The British writer, mathematician and logician Charles Lutwidge Dodgson (which was Lewis Carroll’s real name) worked in the fields of geometry, matrix algebra, mathematical logic and linear algebra. Dodgson was also an influential logician. (He introduced the Method of Trees; which was the earliest use of a truth tree.) For some time Dodgson was Mathematical Lecturer at Christ Church, Oxford University.
And, of course, Dodgson (under the name Lewis Carroll) also wrote Alice in Wonderland, Alice Through the Looking Glass and many other books and poems.
*********************************
Lewis Carroll (I’ll use Dodgson’s better-known pen name from now on) formulated his premises paradox in 1895. (The argument was advanced in Carroll’s paper ‘What the Tortoise Said to Achilles’; which was published by the journal Mind.) This paradox refers to the possibility of infinite premises being required in order to reach a single conclusion.
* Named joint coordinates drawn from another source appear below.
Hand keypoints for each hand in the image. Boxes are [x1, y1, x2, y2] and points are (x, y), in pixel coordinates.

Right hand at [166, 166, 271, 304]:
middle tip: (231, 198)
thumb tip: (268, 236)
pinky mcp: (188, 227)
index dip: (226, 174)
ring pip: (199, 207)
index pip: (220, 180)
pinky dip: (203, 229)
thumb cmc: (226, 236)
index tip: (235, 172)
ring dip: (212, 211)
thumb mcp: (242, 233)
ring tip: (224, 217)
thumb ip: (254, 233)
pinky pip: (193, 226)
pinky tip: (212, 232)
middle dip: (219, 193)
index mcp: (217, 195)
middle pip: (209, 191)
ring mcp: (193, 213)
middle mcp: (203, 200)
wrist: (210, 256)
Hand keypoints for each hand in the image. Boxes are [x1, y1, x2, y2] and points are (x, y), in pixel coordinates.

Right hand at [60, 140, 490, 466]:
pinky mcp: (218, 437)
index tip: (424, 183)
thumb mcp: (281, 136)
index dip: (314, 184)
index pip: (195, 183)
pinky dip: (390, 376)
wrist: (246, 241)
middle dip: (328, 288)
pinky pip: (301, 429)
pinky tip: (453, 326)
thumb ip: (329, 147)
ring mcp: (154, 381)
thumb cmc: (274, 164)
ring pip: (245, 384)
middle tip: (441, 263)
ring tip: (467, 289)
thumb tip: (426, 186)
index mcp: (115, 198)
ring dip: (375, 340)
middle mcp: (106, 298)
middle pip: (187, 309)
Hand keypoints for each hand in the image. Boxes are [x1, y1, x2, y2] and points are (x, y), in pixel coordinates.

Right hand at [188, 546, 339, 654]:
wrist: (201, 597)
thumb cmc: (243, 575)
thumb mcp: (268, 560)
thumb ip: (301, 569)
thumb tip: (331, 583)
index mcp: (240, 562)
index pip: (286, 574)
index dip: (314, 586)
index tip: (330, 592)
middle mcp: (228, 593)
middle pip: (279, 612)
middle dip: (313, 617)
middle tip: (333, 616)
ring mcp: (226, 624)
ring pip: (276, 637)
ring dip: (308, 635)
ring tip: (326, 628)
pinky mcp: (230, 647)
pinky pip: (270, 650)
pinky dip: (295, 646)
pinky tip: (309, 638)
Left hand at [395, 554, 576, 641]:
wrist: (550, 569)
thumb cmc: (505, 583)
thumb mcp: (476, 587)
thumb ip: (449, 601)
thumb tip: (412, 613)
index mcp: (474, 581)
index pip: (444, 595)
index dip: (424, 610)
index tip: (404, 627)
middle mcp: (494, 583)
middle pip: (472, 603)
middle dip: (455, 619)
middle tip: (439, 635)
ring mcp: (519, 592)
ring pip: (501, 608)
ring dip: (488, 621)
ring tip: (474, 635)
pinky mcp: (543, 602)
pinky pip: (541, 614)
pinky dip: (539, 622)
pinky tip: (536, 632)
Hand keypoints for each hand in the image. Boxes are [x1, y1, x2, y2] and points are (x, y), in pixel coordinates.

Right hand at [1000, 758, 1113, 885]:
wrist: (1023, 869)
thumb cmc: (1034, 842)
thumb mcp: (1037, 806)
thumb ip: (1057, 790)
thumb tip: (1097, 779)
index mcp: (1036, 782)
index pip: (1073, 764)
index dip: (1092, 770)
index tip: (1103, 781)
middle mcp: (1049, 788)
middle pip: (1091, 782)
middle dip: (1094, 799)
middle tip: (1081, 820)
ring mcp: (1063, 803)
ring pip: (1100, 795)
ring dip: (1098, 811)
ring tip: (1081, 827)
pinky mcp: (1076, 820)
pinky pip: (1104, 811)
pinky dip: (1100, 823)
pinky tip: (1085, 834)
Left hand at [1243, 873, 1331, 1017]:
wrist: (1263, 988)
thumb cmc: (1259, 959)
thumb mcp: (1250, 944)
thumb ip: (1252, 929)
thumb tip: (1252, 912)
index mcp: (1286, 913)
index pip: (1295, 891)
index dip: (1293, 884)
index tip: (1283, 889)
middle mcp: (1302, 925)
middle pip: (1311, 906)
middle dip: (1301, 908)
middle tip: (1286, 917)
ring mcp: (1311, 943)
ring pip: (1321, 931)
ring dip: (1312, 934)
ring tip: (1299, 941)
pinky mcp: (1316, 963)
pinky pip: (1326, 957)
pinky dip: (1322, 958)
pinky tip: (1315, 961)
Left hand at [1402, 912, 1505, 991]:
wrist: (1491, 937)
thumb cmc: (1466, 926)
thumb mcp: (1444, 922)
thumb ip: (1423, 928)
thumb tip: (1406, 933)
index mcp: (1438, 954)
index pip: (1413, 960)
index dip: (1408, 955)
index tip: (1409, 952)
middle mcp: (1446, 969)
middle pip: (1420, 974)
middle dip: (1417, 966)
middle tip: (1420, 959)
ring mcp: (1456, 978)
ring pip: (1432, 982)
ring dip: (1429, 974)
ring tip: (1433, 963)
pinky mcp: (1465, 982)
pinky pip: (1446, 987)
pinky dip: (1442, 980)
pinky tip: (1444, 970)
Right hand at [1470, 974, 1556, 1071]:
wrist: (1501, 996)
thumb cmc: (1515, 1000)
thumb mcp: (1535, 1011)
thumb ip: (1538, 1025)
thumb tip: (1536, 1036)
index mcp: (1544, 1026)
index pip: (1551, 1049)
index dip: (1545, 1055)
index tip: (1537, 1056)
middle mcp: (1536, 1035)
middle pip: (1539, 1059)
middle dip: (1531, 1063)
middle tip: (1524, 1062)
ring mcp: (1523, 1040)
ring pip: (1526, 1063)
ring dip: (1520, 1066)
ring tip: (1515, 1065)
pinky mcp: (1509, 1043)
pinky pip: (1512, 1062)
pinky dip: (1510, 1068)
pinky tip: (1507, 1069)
Firstly, two or more premises are usually linked to a conclusion in a logical argument.
So how are they linked?
Now that can be a question of the philosophical nature of the link between premises and conclusion: whether it’s an example of entailment (or logical consequence), implication (or material implication) or whatnot. However, that wasn’t the point that Lewis Carroll was making. He was making a purely logical (not a philosophy-of-logic) point.
To put this simply: in order to justify (or explain) how any given premises are related to a conclusion (or how the premises entail or imply the conclusion), then a further premise will need to be brought into the argument in order to do so. Moreover, another premise will be required in order to tell us (or show us) how (or why) it’s the case that if the premises are true, then the conclusion must follow and also be true.
Now that added explanation (or justification) will itself be a premise within the argument.
Of course the same problem will repeat itself.
Just as we brought in a premise to link two, three or more premises to a conclusion: now we have to say how this new premise is itself linked to those previous premises. Or, alternatively, we’ll need to know how all the premises (when taken together) are linked to the conclusion.
A solution has been offered to this logical paradox.
That solution is simply to say that no added premises are needed in the first place. That is, the link between the premises and the conclusion doesn’t need to be explained (or justified) by a further premise.
So why is that?
The (or one) answer is to say that the premises and conclusion are simply linked by a rule of inference. That rule itself explains (or shows) the relation between the premises and the conclusion. Nonetheless, that sounds (at least at a prima facie level) like a cop-out. To simply say that premises are linked to a conclusion by a rule of inference doesn’t appear to be saying anything… much. Surely that rule -again! — will need to be explained by a further premise.
It can also be argued that saying that premises are linked to a conclusion by an inference rule is itself a further premise.
Yet that’s unless that rule of inference somehow works without any justification or explanation.
In other words, it’s not a justification: it’s just a rule. It’s something that “can be shown but not said” (to use Wittgenstein’s much-quoted phrase); just as the nature of the logical constants can’t be said, only shown.